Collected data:

• • •

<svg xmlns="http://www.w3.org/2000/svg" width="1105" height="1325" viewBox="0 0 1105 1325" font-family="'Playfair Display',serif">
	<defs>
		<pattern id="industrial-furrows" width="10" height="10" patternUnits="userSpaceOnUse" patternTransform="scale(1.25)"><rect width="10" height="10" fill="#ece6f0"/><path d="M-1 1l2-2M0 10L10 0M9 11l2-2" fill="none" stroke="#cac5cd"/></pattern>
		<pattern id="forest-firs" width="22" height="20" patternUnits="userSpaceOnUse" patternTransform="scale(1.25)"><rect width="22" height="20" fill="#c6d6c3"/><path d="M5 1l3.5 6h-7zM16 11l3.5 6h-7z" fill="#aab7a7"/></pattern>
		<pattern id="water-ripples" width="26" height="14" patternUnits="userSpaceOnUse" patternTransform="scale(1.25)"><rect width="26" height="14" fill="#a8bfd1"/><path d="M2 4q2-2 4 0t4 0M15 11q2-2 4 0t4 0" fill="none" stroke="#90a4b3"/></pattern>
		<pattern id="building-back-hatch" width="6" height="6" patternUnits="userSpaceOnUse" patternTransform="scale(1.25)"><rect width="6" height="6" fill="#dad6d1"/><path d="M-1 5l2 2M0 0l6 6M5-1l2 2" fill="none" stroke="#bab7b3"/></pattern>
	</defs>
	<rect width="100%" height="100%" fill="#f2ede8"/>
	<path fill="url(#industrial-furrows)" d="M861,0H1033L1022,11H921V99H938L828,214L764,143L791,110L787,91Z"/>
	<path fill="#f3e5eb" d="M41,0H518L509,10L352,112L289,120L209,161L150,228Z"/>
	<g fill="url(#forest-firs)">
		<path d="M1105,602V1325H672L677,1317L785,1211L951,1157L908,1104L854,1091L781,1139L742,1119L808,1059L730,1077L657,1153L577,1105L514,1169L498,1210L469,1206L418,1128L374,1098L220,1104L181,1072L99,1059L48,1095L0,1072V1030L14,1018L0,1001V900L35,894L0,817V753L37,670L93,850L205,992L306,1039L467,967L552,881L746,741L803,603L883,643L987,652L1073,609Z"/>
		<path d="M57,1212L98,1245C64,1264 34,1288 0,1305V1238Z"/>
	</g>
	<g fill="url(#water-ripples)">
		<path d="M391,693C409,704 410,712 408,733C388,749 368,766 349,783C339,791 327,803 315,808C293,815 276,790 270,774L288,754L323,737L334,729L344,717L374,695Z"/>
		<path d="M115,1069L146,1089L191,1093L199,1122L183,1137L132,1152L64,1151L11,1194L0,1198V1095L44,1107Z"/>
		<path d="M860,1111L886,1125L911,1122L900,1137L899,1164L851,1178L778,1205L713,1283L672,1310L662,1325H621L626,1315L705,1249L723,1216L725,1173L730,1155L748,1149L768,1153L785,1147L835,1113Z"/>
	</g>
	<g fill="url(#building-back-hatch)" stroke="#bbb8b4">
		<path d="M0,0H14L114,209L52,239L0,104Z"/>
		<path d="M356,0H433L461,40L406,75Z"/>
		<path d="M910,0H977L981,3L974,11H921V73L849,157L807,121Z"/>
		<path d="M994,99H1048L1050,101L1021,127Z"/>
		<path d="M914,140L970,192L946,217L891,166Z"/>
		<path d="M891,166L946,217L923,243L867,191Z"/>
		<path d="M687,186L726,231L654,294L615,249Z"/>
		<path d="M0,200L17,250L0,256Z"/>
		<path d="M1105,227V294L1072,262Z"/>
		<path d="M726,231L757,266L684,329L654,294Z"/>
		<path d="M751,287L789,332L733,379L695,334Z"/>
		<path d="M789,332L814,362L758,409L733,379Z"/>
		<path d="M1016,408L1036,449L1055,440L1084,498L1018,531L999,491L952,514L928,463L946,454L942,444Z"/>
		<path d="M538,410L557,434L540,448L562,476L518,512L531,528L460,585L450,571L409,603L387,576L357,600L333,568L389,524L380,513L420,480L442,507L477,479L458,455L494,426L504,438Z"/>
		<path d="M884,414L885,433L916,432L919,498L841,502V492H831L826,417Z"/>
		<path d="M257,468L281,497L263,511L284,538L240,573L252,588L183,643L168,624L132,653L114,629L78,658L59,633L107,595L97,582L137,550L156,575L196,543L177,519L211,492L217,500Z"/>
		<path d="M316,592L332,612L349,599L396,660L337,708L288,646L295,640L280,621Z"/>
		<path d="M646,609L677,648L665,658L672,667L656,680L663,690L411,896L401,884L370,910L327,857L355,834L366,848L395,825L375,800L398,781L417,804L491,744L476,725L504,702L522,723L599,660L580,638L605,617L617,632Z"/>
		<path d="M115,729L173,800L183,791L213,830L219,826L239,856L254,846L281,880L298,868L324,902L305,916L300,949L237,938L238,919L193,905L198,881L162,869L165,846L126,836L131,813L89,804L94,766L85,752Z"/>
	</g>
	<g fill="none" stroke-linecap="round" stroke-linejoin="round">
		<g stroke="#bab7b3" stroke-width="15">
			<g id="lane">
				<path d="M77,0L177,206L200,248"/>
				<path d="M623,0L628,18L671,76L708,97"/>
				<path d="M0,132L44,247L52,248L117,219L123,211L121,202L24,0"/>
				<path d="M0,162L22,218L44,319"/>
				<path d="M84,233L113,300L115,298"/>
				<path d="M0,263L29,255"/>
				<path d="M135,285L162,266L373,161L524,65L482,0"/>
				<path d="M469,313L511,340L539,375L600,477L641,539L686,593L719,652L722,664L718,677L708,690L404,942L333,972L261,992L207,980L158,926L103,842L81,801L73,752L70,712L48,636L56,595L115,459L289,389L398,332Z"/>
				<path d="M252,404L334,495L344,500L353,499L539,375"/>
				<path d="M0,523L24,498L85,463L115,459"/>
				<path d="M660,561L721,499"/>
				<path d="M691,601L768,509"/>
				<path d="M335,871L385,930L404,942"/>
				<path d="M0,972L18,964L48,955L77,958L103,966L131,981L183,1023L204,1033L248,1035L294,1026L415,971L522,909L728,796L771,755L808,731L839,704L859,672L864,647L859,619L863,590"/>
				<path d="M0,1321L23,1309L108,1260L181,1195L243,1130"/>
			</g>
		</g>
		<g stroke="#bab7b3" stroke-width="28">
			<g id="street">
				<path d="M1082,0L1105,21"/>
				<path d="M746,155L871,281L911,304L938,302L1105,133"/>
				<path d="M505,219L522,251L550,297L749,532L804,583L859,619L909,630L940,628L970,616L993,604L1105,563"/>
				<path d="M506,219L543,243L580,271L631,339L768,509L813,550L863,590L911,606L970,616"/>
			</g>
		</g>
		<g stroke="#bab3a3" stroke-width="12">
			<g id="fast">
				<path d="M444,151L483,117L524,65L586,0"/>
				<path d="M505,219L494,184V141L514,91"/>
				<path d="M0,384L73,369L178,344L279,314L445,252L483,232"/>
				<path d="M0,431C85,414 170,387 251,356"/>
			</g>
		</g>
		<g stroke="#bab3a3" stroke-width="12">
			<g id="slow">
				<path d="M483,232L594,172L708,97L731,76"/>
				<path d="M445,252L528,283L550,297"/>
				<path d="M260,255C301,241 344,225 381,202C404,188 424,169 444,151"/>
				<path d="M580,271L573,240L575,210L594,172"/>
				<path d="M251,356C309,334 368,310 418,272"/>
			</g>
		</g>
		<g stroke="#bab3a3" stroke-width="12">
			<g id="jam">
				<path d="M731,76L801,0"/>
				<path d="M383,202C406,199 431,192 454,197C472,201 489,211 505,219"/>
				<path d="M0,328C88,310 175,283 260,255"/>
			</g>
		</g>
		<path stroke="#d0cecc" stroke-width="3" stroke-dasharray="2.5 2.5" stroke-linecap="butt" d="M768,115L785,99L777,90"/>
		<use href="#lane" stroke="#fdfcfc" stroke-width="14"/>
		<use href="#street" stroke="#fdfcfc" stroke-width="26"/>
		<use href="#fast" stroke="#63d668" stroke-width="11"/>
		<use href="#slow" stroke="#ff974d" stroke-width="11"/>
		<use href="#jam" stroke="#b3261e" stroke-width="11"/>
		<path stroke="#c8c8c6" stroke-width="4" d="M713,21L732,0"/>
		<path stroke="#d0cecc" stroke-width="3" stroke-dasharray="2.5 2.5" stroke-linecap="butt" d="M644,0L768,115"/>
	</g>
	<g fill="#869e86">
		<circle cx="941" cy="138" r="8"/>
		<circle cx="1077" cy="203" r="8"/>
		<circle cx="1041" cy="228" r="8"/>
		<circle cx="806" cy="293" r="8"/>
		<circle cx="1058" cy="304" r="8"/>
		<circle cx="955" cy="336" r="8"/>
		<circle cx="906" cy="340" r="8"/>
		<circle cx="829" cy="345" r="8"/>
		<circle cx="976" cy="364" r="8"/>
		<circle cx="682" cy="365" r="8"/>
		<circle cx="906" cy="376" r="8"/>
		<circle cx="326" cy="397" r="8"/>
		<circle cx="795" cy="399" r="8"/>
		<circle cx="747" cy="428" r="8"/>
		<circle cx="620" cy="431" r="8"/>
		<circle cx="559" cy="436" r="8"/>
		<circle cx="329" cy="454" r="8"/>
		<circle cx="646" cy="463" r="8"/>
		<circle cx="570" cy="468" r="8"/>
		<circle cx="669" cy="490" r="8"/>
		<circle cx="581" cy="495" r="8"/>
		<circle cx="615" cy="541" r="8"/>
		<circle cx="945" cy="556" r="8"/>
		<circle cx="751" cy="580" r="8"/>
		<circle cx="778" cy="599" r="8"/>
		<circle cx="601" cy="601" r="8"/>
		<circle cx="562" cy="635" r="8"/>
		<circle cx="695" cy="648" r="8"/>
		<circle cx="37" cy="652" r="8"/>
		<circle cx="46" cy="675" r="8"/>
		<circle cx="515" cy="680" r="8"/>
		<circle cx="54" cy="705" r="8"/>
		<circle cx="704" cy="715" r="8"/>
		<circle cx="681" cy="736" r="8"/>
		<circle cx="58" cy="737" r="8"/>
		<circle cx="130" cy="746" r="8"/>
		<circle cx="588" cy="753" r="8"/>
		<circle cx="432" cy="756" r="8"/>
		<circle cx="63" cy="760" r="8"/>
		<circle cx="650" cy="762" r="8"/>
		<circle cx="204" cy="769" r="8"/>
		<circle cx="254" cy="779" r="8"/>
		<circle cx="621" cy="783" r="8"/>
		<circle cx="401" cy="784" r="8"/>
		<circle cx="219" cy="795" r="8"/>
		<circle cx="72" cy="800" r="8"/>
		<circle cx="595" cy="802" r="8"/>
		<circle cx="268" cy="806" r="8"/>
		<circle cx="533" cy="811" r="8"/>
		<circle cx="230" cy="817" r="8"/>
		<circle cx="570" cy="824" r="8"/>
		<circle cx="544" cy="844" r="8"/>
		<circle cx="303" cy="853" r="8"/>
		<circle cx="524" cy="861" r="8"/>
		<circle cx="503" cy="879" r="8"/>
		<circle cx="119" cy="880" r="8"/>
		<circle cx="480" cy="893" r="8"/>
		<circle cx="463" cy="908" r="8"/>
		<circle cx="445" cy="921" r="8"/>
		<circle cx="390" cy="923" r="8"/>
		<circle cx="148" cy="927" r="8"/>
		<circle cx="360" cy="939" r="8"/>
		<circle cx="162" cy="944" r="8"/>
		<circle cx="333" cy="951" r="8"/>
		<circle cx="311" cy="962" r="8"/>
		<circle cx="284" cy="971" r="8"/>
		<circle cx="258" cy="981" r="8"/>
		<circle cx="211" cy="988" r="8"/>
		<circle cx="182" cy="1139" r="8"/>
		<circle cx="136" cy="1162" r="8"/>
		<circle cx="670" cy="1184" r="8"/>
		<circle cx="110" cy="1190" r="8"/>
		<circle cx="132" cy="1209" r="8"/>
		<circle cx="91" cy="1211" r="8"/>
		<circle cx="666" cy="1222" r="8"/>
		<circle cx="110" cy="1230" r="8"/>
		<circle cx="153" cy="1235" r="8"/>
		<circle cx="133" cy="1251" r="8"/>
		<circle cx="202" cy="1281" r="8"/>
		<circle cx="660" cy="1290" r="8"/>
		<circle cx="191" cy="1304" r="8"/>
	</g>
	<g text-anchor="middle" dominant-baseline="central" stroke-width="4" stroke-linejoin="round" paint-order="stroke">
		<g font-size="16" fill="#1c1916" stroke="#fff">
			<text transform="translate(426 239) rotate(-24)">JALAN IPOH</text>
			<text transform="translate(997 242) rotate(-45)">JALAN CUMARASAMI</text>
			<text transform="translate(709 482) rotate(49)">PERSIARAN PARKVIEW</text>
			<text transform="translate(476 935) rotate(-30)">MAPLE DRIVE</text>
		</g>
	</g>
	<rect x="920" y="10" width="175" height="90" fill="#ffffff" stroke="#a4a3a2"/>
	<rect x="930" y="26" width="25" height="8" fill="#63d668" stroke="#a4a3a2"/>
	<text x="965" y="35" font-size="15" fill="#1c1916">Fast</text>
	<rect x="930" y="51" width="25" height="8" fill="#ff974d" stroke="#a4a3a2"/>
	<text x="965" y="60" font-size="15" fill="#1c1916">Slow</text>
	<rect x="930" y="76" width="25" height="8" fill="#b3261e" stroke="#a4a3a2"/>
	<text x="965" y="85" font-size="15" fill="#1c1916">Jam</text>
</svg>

• • •

Required action - Search the entries for the word "linejoin" and show every line that has it.

Expected answer -
	<g fill="none" stroke-linecap="round" stroke-linejoin="round">
	<g text-anchor="middle" dominant-baseline="central" stroke-width="4" stroke-linejoin="round" paint-order="stroke">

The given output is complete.